[Page segmentation data]
****************************************

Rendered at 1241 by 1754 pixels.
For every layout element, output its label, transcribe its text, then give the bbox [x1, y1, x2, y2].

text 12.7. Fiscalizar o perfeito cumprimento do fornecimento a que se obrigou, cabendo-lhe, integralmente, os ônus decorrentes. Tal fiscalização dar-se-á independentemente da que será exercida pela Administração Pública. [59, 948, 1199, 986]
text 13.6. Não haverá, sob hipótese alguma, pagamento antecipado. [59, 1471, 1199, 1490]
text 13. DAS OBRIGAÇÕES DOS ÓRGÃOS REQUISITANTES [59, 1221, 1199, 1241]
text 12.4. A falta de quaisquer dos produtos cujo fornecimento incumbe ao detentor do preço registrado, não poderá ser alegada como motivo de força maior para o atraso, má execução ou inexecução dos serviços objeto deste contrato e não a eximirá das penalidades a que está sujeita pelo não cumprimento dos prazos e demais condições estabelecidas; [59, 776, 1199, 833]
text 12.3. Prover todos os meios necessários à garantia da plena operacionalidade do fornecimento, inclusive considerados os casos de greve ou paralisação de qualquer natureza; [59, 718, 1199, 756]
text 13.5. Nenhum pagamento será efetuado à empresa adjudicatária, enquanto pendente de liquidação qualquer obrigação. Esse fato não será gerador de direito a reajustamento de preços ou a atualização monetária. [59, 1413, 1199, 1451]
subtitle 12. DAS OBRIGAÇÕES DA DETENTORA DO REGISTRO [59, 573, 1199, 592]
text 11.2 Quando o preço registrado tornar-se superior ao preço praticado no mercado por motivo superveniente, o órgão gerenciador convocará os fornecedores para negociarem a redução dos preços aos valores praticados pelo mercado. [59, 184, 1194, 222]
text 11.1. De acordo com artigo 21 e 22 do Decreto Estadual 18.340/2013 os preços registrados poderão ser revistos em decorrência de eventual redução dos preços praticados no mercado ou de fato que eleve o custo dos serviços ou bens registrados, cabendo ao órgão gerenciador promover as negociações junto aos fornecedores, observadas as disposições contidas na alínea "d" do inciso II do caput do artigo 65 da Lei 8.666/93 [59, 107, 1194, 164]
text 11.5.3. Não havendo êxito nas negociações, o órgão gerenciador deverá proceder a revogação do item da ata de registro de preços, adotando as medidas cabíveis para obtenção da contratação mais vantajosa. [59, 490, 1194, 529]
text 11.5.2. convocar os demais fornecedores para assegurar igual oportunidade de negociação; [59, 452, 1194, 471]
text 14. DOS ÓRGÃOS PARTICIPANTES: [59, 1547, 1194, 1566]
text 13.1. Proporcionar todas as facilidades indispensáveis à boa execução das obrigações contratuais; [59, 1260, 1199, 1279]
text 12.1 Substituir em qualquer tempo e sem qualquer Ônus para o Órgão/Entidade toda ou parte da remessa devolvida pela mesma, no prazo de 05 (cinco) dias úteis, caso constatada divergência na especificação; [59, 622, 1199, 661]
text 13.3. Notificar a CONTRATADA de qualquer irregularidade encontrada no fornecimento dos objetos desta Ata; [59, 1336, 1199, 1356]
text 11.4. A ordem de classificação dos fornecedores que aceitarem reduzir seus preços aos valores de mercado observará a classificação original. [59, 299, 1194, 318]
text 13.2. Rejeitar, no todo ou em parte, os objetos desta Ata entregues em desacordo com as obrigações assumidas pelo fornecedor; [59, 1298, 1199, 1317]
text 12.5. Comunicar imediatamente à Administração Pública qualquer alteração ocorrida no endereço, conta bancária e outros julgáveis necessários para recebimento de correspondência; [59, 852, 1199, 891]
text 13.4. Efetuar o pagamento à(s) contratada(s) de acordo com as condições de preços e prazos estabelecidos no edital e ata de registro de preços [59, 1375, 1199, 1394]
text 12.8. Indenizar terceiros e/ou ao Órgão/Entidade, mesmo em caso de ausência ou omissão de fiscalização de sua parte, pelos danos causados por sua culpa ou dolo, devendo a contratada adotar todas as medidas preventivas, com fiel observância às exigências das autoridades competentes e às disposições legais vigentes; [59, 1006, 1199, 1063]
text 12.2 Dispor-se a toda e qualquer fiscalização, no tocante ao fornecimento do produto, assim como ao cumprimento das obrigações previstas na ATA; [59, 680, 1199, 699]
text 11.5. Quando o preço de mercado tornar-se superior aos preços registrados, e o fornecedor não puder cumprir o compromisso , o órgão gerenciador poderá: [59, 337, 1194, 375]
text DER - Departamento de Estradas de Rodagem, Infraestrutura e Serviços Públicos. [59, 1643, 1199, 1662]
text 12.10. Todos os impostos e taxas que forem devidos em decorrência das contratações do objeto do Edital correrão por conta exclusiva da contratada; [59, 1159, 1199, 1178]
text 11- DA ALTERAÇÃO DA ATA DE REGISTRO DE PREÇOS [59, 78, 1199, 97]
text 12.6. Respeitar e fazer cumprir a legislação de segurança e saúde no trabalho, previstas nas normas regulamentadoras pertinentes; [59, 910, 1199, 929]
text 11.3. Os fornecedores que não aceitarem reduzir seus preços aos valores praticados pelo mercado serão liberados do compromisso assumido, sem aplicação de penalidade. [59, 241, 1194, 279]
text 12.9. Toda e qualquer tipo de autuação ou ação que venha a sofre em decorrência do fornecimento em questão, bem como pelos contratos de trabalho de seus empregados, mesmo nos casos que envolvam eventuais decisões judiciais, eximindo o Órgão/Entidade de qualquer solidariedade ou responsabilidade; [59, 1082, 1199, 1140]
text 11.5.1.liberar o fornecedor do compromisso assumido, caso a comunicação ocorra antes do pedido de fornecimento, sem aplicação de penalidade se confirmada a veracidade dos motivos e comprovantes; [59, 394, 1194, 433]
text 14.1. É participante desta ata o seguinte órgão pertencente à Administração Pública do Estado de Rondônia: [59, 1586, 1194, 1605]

****************************************

Request: The records above should be repeated in full, exactly as given.

Solution to the problem:
Rendered at 1241 by 1754 pixels.
For every layout element, output its label, transcribe its text, then give the bbox [x1, y1, x2, y2].

text 12.7. Fiscalizar o perfeito cumprimento do fornecimento a que se obrigou, cabendo-lhe, integralmente, os ônus decorrentes. Tal fiscalização dar-se-á independentemente da que será exercida pela Administração Pública. [59, 948, 1199, 986]
text 13.6. Não haverá, sob hipótese alguma, pagamento antecipado. [59, 1471, 1199, 1490]
text 13. DAS OBRIGAÇÕES DOS ÓRGÃOS REQUISITANTES [59, 1221, 1199, 1241]
text 12.4. A falta de quaisquer dos produtos cujo fornecimento incumbe ao detentor do preço registrado, não poderá ser alegada como motivo de força maior para o atraso, má execução ou inexecução dos serviços objeto deste contrato e não a eximirá das penalidades a que está sujeita pelo não cumprimento dos prazos e demais condições estabelecidas; [59, 776, 1199, 833]
text 12.3. Prover todos os meios necessários à garantia da plena operacionalidade do fornecimento, inclusive considerados os casos de greve ou paralisação de qualquer natureza; [59, 718, 1199, 756]
text 13.5. Nenhum pagamento será efetuado à empresa adjudicatária, enquanto pendente de liquidação qualquer obrigação. Esse fato não será gerador de direito a reajustamento de preços ou a atualização monetária. [59, 1413, 1199, 1451]
subtitle 12. DAS OBRIGAÇÕES DA DETENTORA DO REGISTRO [59, 573, 1199, 592]
text 11.2 Quando o preço registrado tornar-se superior ao preço praticado no mercado por motivo superveniente, o órgão gerenciador convocará os fornecedores para negociarem a redução dos preços aos valores praticados pelo mercado. [59, 184, 1194, 222]
text 11.1. De acordo com artigo 21 e 22 do Decreto Estadual 18.340/2013 os preços registrados poderão ser revistos em decorrência de eventual redução dos preços praticados no mercado ou de fato que eleve o custo dos serviços ou bens registrados, cabendo ao órgão gerenciador promover as negociações junto aos fornecedores, observadas as disposições contidas na alínea "d" do inciso II do caput do artigo 65 da Lei 8.666/93 [59, 107, 1194, 164]
text 11.5.3. Não havendo êxito nas negociações, o órgão gerenciador deverá proceder a revogação do item da ata de registro de preços, adotando as medidas cabíveis para obtenção da contratação mais vantajosa. [59, 490, 1194, 529]
text 11.5.2. convocar os demais fornecedores para assegurar igual oportunidade de negociação; [59, 452, 1194, 471]
text 14. DOS ÓRGÃOS PARTICIPANTES: [59, 1547, 1194, 1566]
text 13.1. Proporcionar todas as facilidades indispensáveis à boa execução das obrigações contratuais; [59, 1260, 1199, 1279]
text 12.1 Substituir em qualquer tempo e sem qualquer Ônus para o Órgão/Entidade toda ou parte da remessa devolvida pela mesma, no prazo de 05 (cinco) dias úteis, caso constatada divergência na especificação; [59, 622, 1199, 661]
text 13.3. Notificar a CONTRATADA de qualquer irregularidade encontrada no fornecimento dos objetos desta Ata; [59, 1336, 1199, 1356]
text 11.4. A ordem de classificação dos fornecedores que aceitarem reduzir seus preços aos valores de mercado observará a classificação original. [59, 299, 1194, 318]
text 13.2. Rejeitar, no todo ou em parte, os objetos desta Ata entregues em desacordo com as obrigações assumidas pelo fornecedor; [59, 1298, 1199, 1317]
text 12.5. Comunicar imediatamente à Administração Pública qualquer alteração ocorrida no endereço, conta bancária e outros julgáveis necessários para recebimento de correspondência; [59, 852, 1199, 891]
text 13.4. Efetuar o pagamento à(s) contratada(s) de acordo com as condições de preços e prazos estabelecidos no edital e ata de registro de preços [59, 1375, 1199, 1394]
text 12.8. Indenizar terceiros e/ou ao Órgão/Entidade, mesmo em caso de ausência ou omissão de fiscalização de sua parte, pelos danos causados por sua culpa ou dolo, devendo a contratada adotar todas as medidas preventivas, com fiel observância às exigências das autoridades competentes e às disposições legais vigentes; [59, 1006, 1199, 1063]
text 12.2 Dispor-se a toda e qualquer fiscalização, no tocante ao fornecimento do produto, assim como ao cumprimento das obrigações previstas na ATA; [59, 680, 1199, 699]
text 11.5. Quando o preço de mercado tornar-se superior aos preços registrados, e o fornecedor não puder cumprir o compromisso , o órgão gerenciador poderá: [59, 337, 1194, 375]
text DER - Departamento de Estradas de Rodagem, Infraestrutura e Serviços Públicos. [59, 1643, 1199, 1662]
text 12.10. Todos os impostos e taxas que forem devidos em decorrência das contratações do objeto do Edital correrão por conta exclusiva da contratada; [59, 1159, 1199, 1178]
text 11- DA ALTERAÇÃO DA ATA DE REGISTRO DE PREÇOS [59, 78, 1199, 97]
text 12.6. Respeitar e fazer cumprir a legislação de segurança e saúde no trabalho, previstas nas normas regulamentadoras pertinentes; [59, 910, 1199, 929]
text 11.3. Os fornecedores que não aceitarem reduzir seus preços aos valores praticados pelo mercado serão liberados do compromisso assumido, sem aplicação de penalidade. [59, 241, 1194, 279]
text 12.9. Toda e qualquer tipo de autuação ou ação que venha a sofre em decorrência do fornecimento em questão, bem como pelos contratos de trabalho de seus empregados, mesmo nos casos que envolvam eventuais decisões judiciais, eximindo o Órgão/Entidade de qualquer solidariedade ou responsabilidade; [59, 1082, 1199, 1140]
text 11.5.1.liberar o fornecedor do compromisso assumido, caso a comunicação ocorra antes do pedido de fornecimento, sem aplicação de penalidade se confirmada a veracidade dos motivos e comprovantes; [59, 394, 1194, 433]
text 14.1. É participante desta ata o seguinte órgão pertencente à Administração Pública do Estado de Rondônia: [59, 1586, 1194, 1605]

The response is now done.